Calculate compound interest with any compounding frequency — daily, monthly, quarterly or annually. See year-by-year growth, total interest earned, principal vs interest breakdown, and compare compounding frequencies side by side.
Enter your starting principal amount, the annual interest rate, the compounding frequency (daily, monthly, quarterly or annually), and the investment period in years. You can also add regular monthly contributions.
The year-by-year table shows how your balance grows over the full investment period — including the interest earned each year and the cumulative total. The principal vs interest split shows how much of your final balance was your original money versus earned interest.

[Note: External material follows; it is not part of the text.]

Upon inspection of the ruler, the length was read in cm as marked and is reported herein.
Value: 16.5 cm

The frequency comparison section shows what your final balance would be under each compounding frequency, illustrating how much more daily compounding earns versus annual compounding on the same principal and rate.
Compound interest is interest calculated on both the initial principal and the interest already accumulated. Unlike simple interest (which only earns on the original principal), compound interest means your interest earns interest — creating exponential rather than linear growth. Albert Einstein reportedly called compound interest the eighth wonder of the world.

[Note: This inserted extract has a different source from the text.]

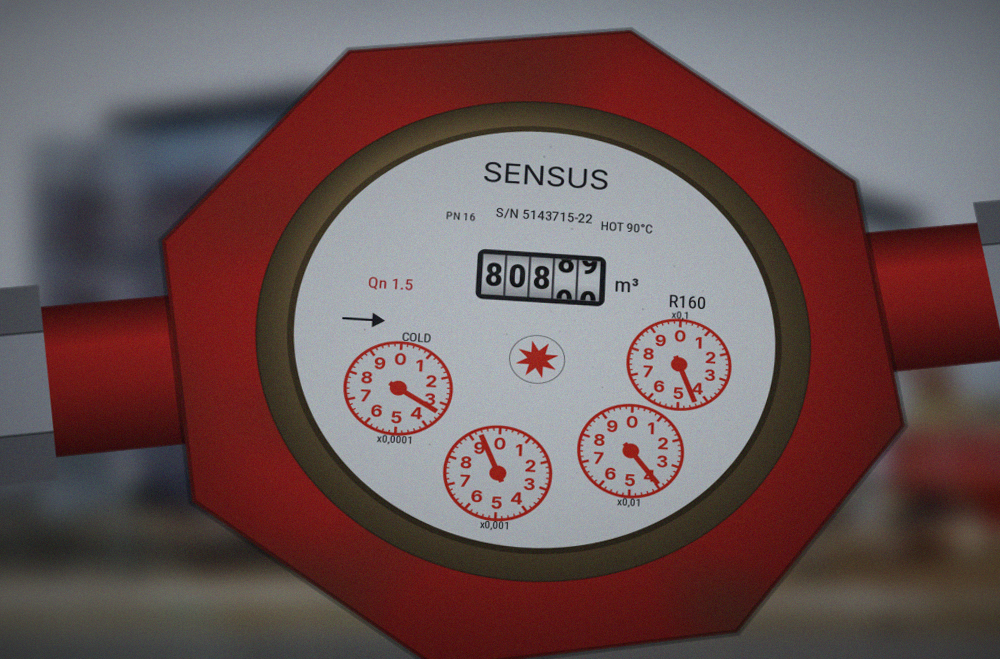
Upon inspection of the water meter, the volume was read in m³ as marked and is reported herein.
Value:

The formula is A = P(1 + r/n)^(nt), where A is the final amount, P is the principal, r is the annual interest rate (as a decimal), n is the number of times interest compounds per year, and t is the time in years. For continuous compounding the formula is A = Pe^(rt).
APR (Annual Percentage Rate) is the stated interest rate before compounding effects. APY (Annual Percentage Yield) is the effective rate after compounding — it reflects how much you actually earn in a year. Daily compounding at 5% APR produces an APY of approximately 5.13%. Always compare APY when choosing savings accounts or investments.
Compounding frequency has a meaningful but not enormous effect. On $10,000 at 5% for 10 years: annual compounding gives $16,289; daily compounding gives $16,487 — a difference of $198. The frequency effect becomes more significant at higher rates or longer time periods. The biggest factor in compound interest is always time — the longer the period, the more dramatic the exponential effect.
The Rule of 72 is a quick mental shortcut for estimating how long it takes to double an investment with compound interest. Divide 72 by the annual interest rate to get the approximate number of years to double. At 6% annual rate: 72/6 = 12 years to double. At 9%: 72/9 = 8 years. This works well for rates between 6% and 10%.
Simple interest is calculated only on the principal: SI = P × r × t. Compound interest is calculated on the principal plus accumulated interest. For a $10,000 investment at 5% over 10 years: simple interest gives $15,000 (exactly $5,000 interest); compound interest annually gives $16,289 (nearly $6,289 interest). The longer the period, the greater the gap between them.